Blockbuster Plans To Reorganize

Blockbuster logo
After filing for bankruptcy protection on Thursday, Blockbuster obtained approval on Friday to take a $20 million draw to allow it to reorganize its operations. It also obtained permission to continue paying employees and honoring customer reward programs.

In its Chapter 11 filings the company stated that a group of its bondholders had approved its proposed reorganization plans.  Under those plans, only senior bondholders will receive any recovery of their investment. They will get to swap debt for equity in the new organization. Stockholders and subordinated debtholders will see no return on their investments.

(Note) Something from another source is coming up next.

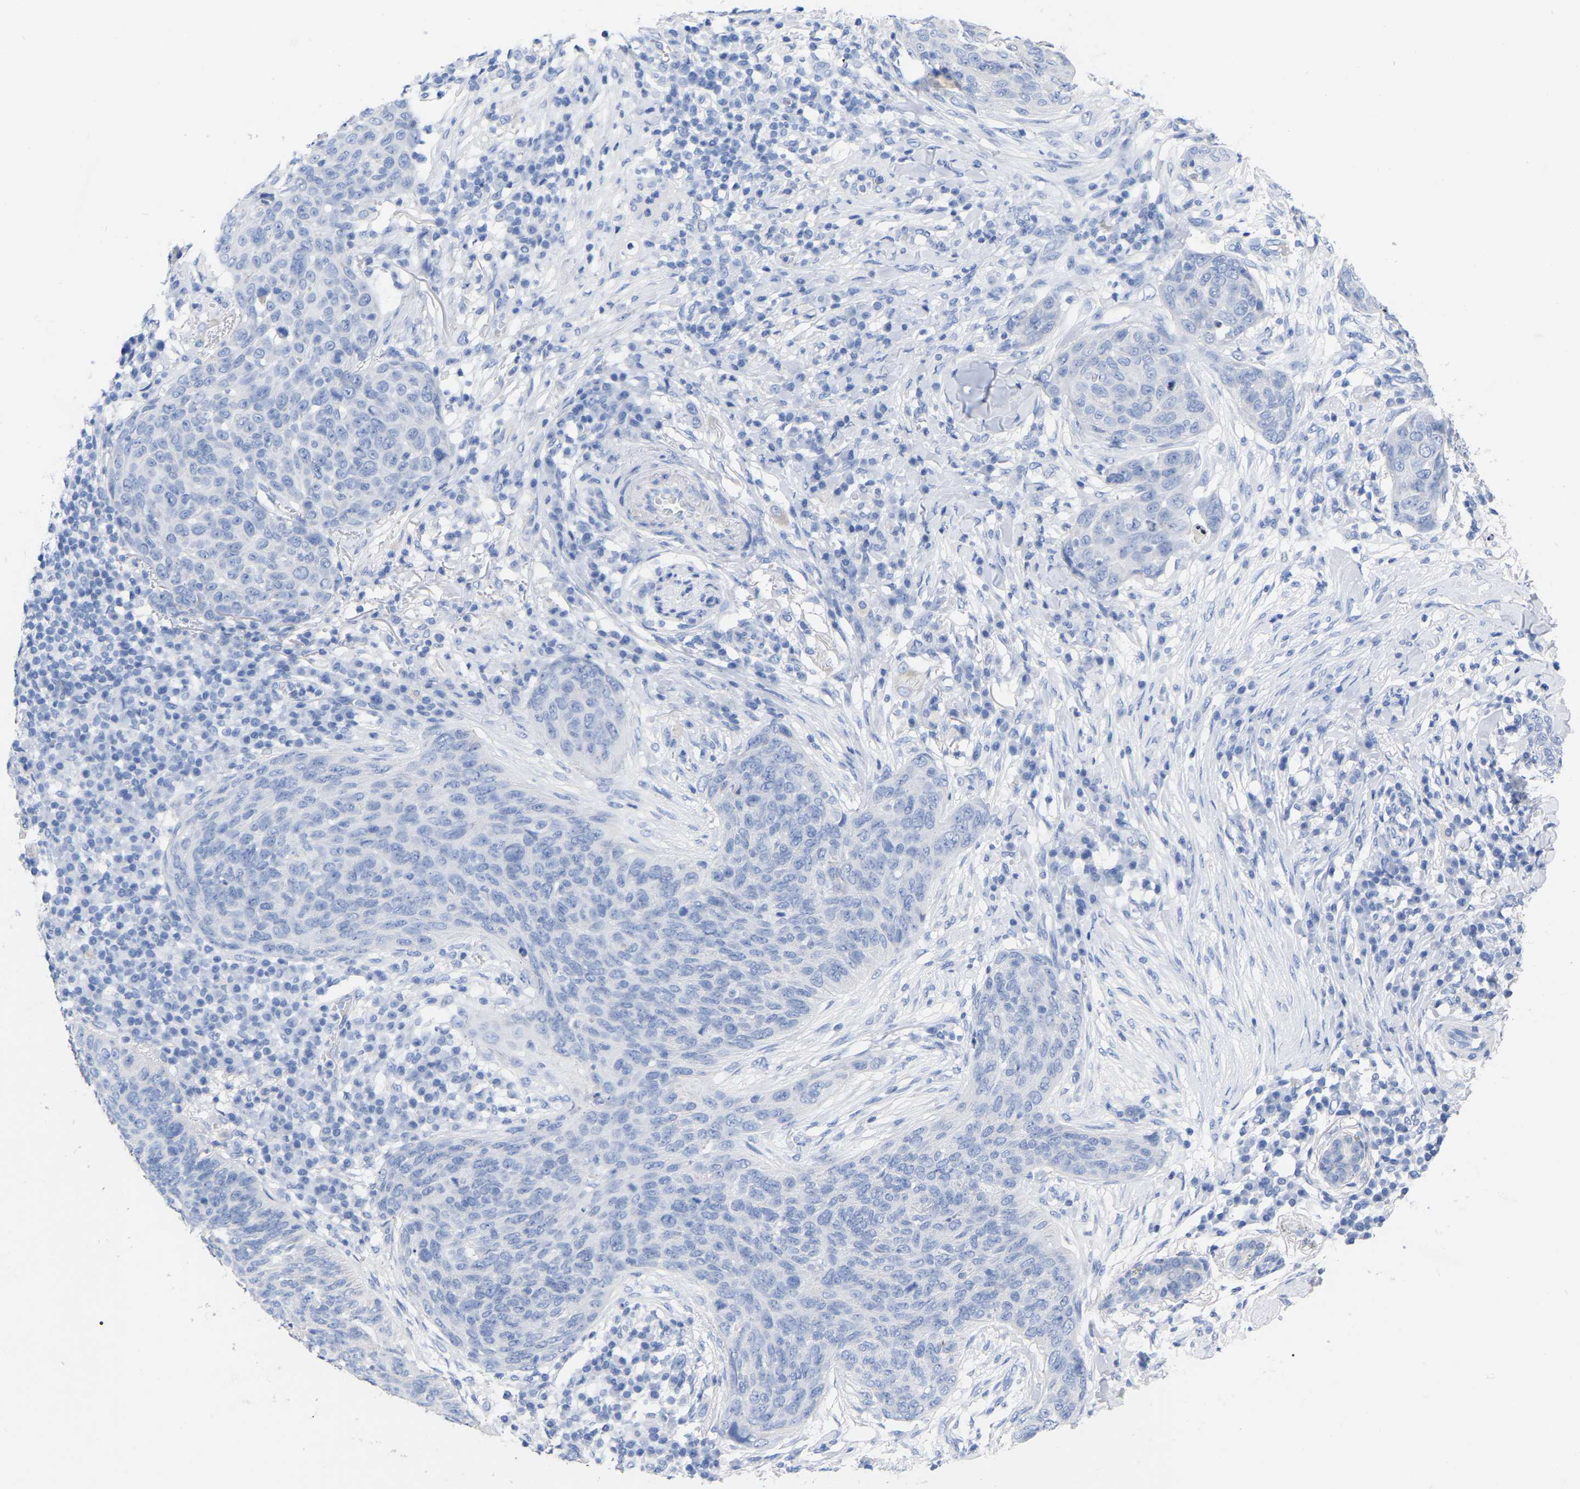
{"staining": {"intensity": "negative", "quantity": "none", "location": "none"}, "tissue": "skin cancer", "cell_type": "Tumor cells", "image_type": "cancer", "snomed": [{"axis": "morphology", "description": "Squamous cell carcinoma in situ, NOS"}, {"axis": "morphology", "description": "Squamous cell carcinoma, NOS"}, {"axis": "topography", "description": "Skin"}], "caption": "Image shows no protein expression in tumor cells of skin cancer (squamous cell carcinoma in situ) tissue.", "gene": "ZNF629", "patient": {"sex": "male", "age": 93}}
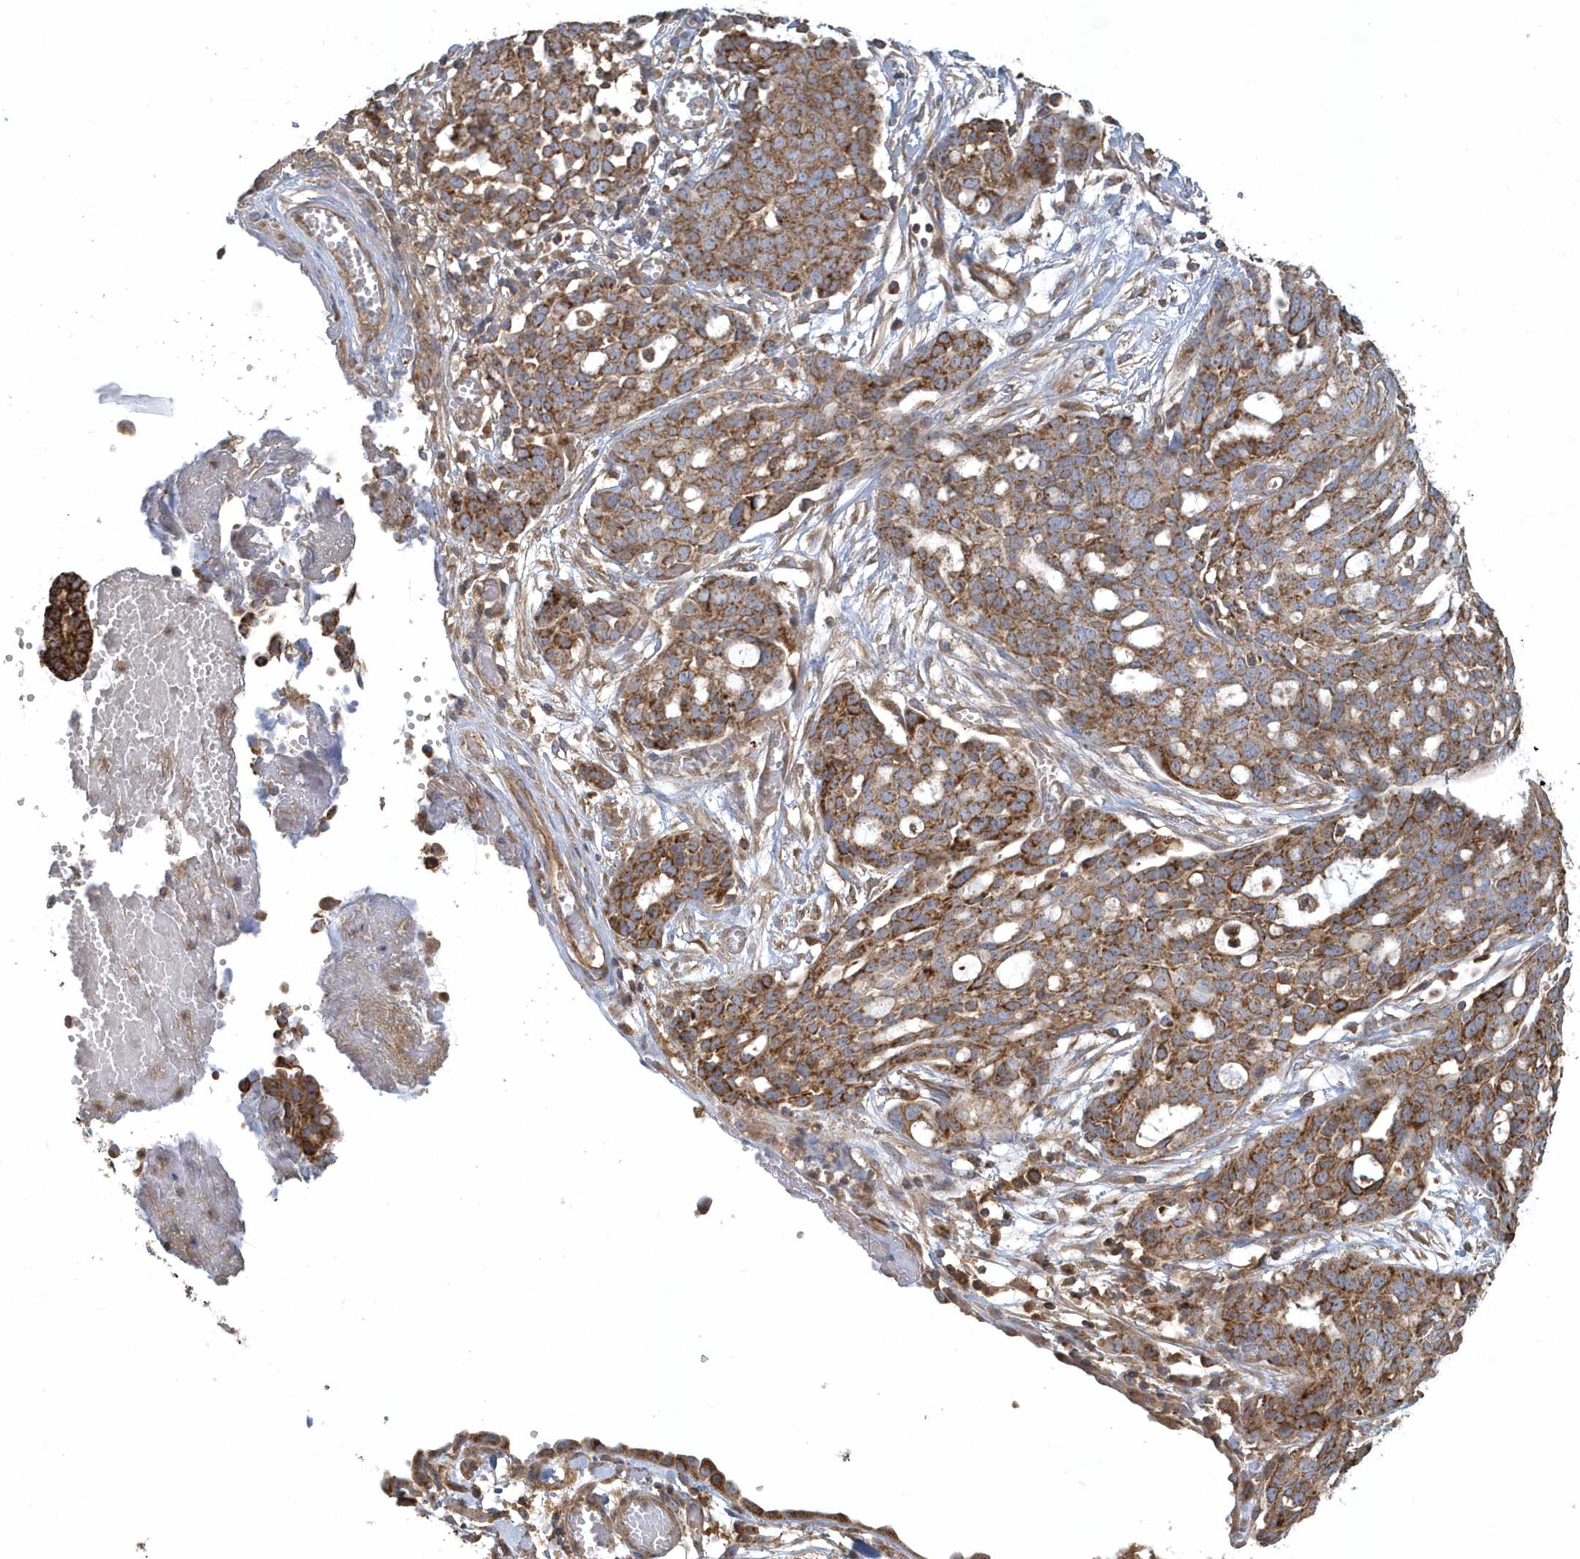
{"staining": {"intensity": "moderate", "quantity": ">75%", "location": "cytoplasmic/membranous"}, "tissue": "ovarian cancer", "cell_type": "Tumor cells", "image_type": "cancer", "snomed": [{"axis": "morphology", "description": "Cystadenocarcinoma, serous, NOS"}, {"axis": "topography", "description": "Soft tissue"}, {"axis": "topography", "description": "Ovary"}], "caption": "Protein staining shows moderate cytoplasmic/membranous expression in approximately >75% of tumor cells in serous cystadenocarcinoma (ovarian). The protein is stained brown, and the nuclei are stained in blue (DAB (3,3'-diaminobenzidine) IHC with brightfield microscopy, high magnification).", "gene": "TRAIP", "patient": {"sex": "female", "age": 57}}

Stephen Karotkin, a lawyer for Blockbuster, said that with senior bondholder support, the company expects to be able to restructure and “ensure its long-term viability.”

Since 2001 Blockbuster has suffered more that $4 billion in losses and has closed hundreds of its retail stores. In early July, 2010, it was delisted from the New York Stock Exchange. In its Chapter 11 filing it listed assets worth $1.02 billion and debt of $1.46 billion.

However, Blockbuster is planning to focus on online rentals during its reorganization. Given that plan and the fact that Carl Icahn’s company, Icahn Capital LP, is a senior creditor, there is some hope that its restructuring might actually work. Icahn will hold about 1/3 of the bankruptcy bonds issued by the company.

Consequently, according to details of the loan approval, Icahn Capital LP will have a significant say in how the new company will be run. It will have the authority to choose two directors of its liking and, with the approval of Monarch Alternative Capital LP and other noteholders, it will get to select a third director as well.

Carl Icahn has been a long time investor in Blockbuster and has fought for several years to gain control of the board. This restructuring should give Icahn the chance he’s been waiting for to make some changes.